Paul Klee Mısır’ı da ziyaret etti ama Mısır onu Tunus kadar etkilemedi. Tunus dönüşü onu gerçek bir sanatçı olarak anılmasına neden olan soyut resimlerini yapmaya başladı. İslam sanatları sanatçıyı derinden etkilemişti.
Sanatçının oğlu Felix Klee’nin yazdığı önsöz ve kitabın sonunda yer alan Anılar’dan günlüklerin neden 1918 yılında sona erdiğini anlayamıyoruz. Sanatçı bu tarihten sonra günlük tutmaktan vaz mı geçti ya da oğlu sonraki günlüklerini yayımlamak istemedi mi bilemiyoruz.

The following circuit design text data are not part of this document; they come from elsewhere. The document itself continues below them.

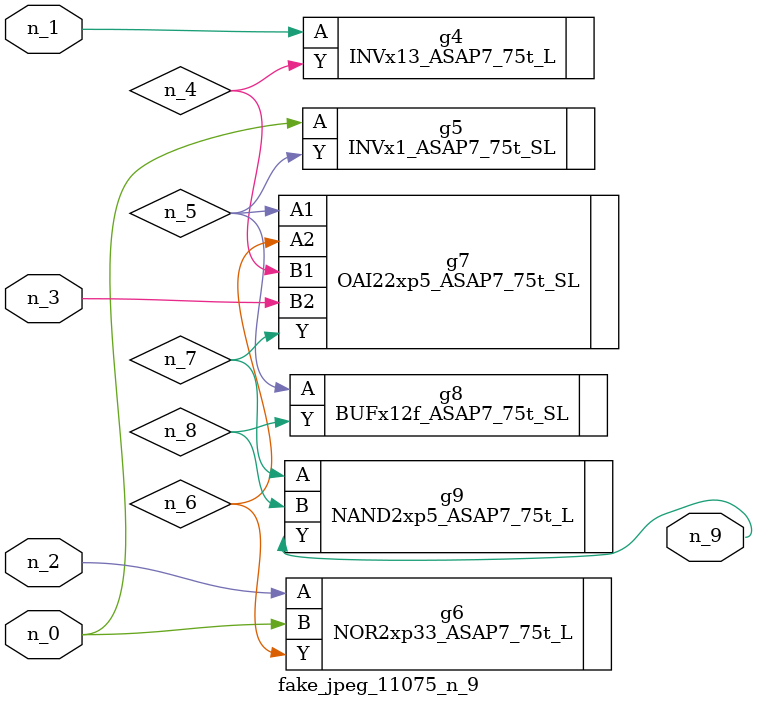
<source format=v>
module fake_jpeg_11075_n_9 (n_0, n_3, n_2, n_1, n_9);

input n_0;
input n_3;
input n_2;
input n_1;

output n_9;

wire n_4;
wire n_8;
wire n_6;
wire n_5;
wire n_7;

INVx13_ASAP7_75t_L g4 ( 
.A(n_1),
.Y(n_4)
);

INVx1_ASAP7_75t_SL g5 ( 
.A(n_0),
.Y(n_5)
);

NOR2xp33_ASAP7_75t_L g6 ( 
.A(n_2),
.B(n_0),
.Y(n_6)
);

OAI22xp5_ASAP7_75t_SL g7 ( 
.A1(n_5),
.A2(n_6),
.B1(n_4),
.B2(n_3),
.Y(n_7)
);

NAND2xp5_ASAP7_75t_L g9 ( 
.A(n_7),
.B(n_8),
.Y(n_9)
);

BUFx12f_ASAP7_75t_SL g8 ( 
.A(n_5),
.Y(n_8)
);


endmodule
</source>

Günlükler yayına hazırlanırken maalesef bir dizin konulmamış. Bu kadar kapsamlı bir metni, yaklaşık 500 sayfa, okurken bazı konular, bazı özel isimlerle alakalı bölümlere yakından bakmak isteyen okurlar için bunun gerekli olduğunu düşünüyorum.
Paul Klee bu günlük notlarını yazarken yayınlamasını düşünmemiş, en azından ön sözde oğlu bu şekilde belirtiyor ama tutuğu notları daha sonra elden geçirip temize çeken sanatçının bir gün bu notların yayınlanabileceğini düşünüyorum. Notlar arasında dikkatimi çeken bir başka husus ise üslup birliğinin olmayışı. Bazı notlar son derece yalınken bazılarında ise duyguların çok net bir şekilde yer aldığını gözlemlemek mümkün. Kitabın tamamı içinde Tunus’a ait olan notların yer aldığı kısım sanatçının bakış açısını anlamamız için son derece önemli.
20. yüzyılın soyut sanatına arkadaşı Kandinsky’le birlikte yeni bir soluk getiren ve Kandinky, Franz Marc ve diğer avangard sanatçılarla Mavi Süvari (Der Blau Reiter) sanat akımında yer alan, Bauhaus gibi bugün bile hâlâ üzerinde araştırmalar yapılan bir kurumda eğitmenlik yapmış Paul Klee’yi kendi sözleriyle anlamak için en önemli kaynak olan Günlükler’i tüm sanatseverlere tavsiye ederim.